** RECORDS TO USE follows **

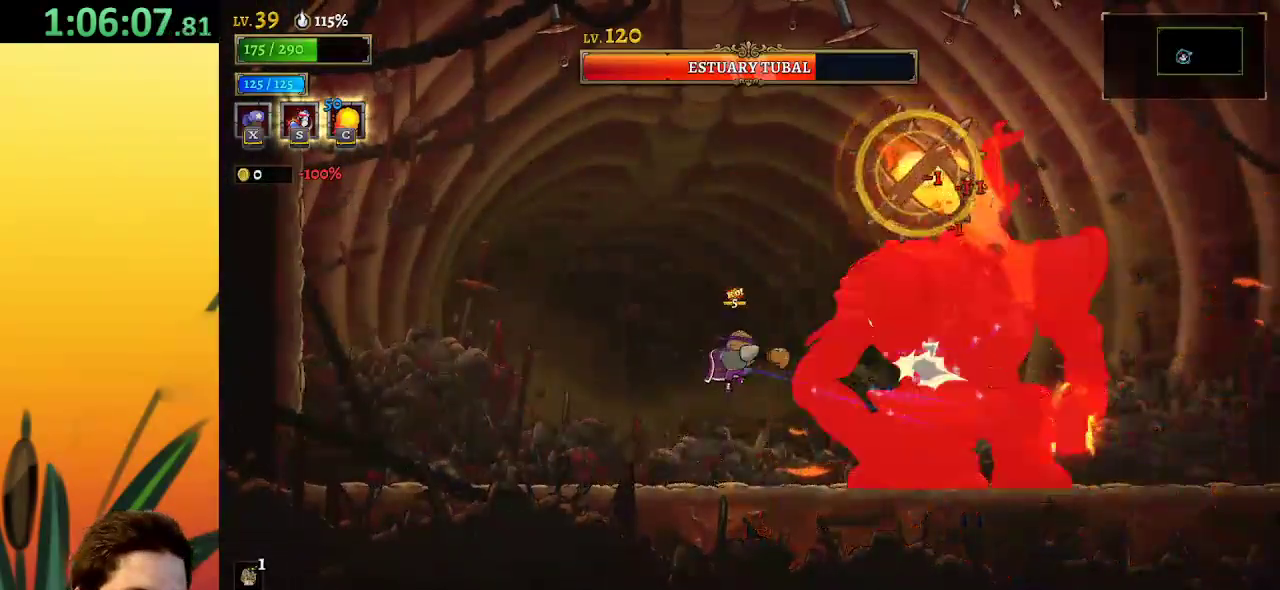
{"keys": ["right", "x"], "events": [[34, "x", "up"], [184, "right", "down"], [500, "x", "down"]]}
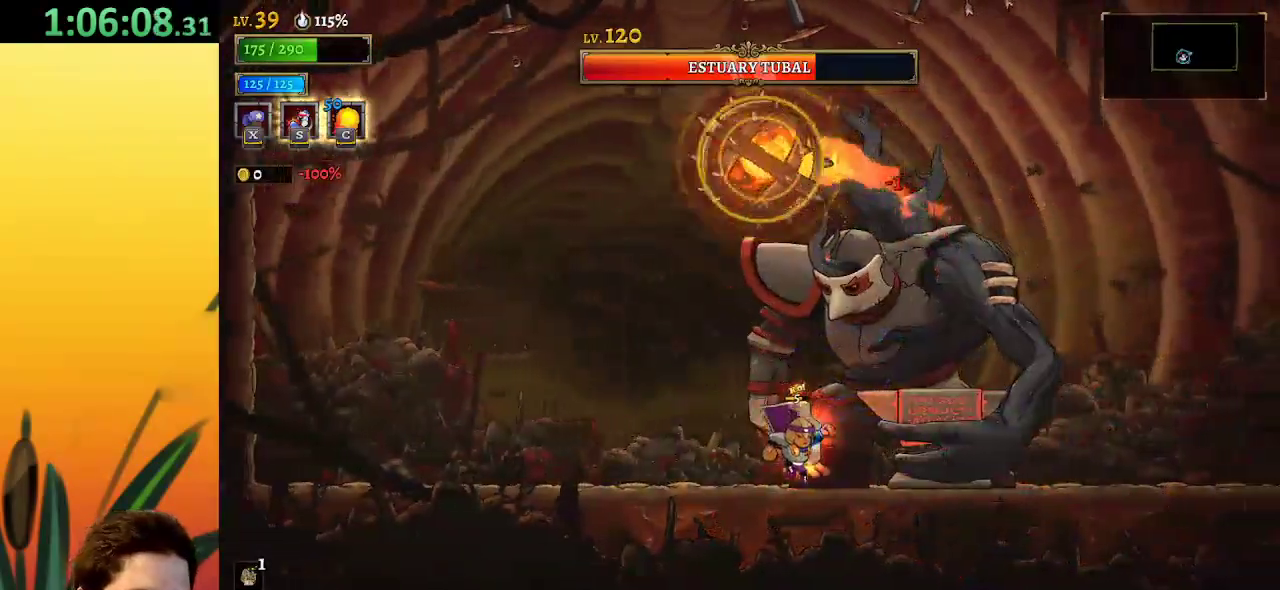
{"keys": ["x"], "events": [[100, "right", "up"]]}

** End of RECORDS TO USE **
** RECORDS TO USE follows **

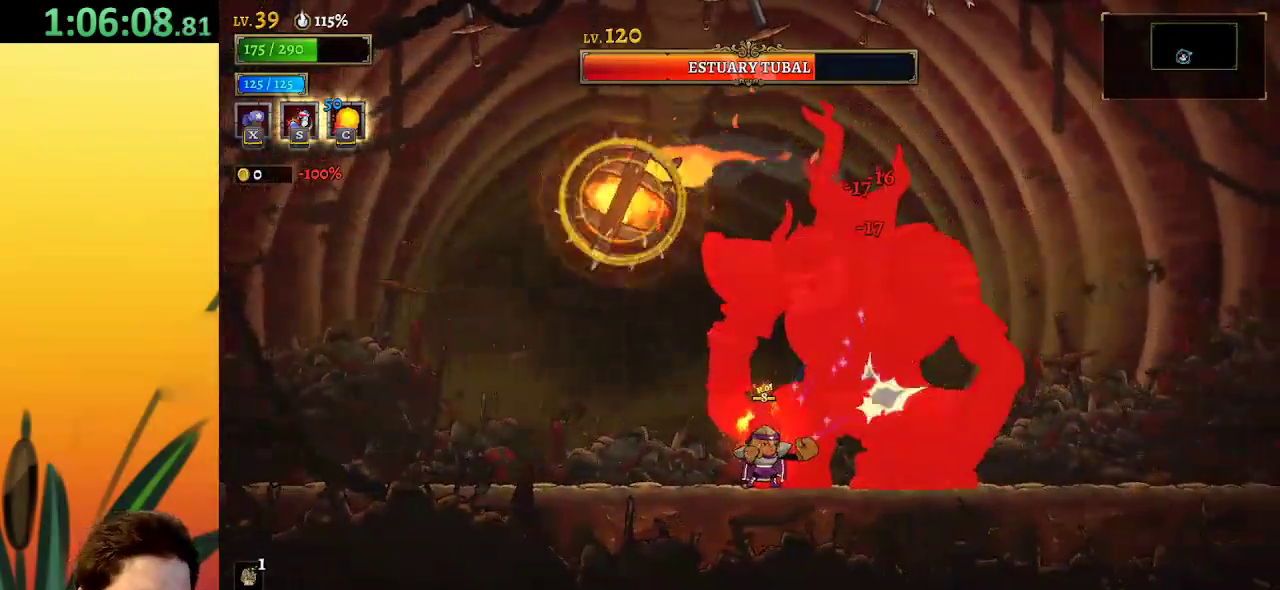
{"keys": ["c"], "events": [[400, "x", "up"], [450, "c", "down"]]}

** End of RECORDS TO USE **

Go through the listing above and pull out each line containing the word "down".

#### THE COMPLETED TASK:
{"keys": ["right", "x"], "events": [[34, "x", "up"], [184, "right", "down"], [500, "x", "down"]]}
{"keys": ["c"], "events": [[400, "x", "up"], [450, "c", "down"]]}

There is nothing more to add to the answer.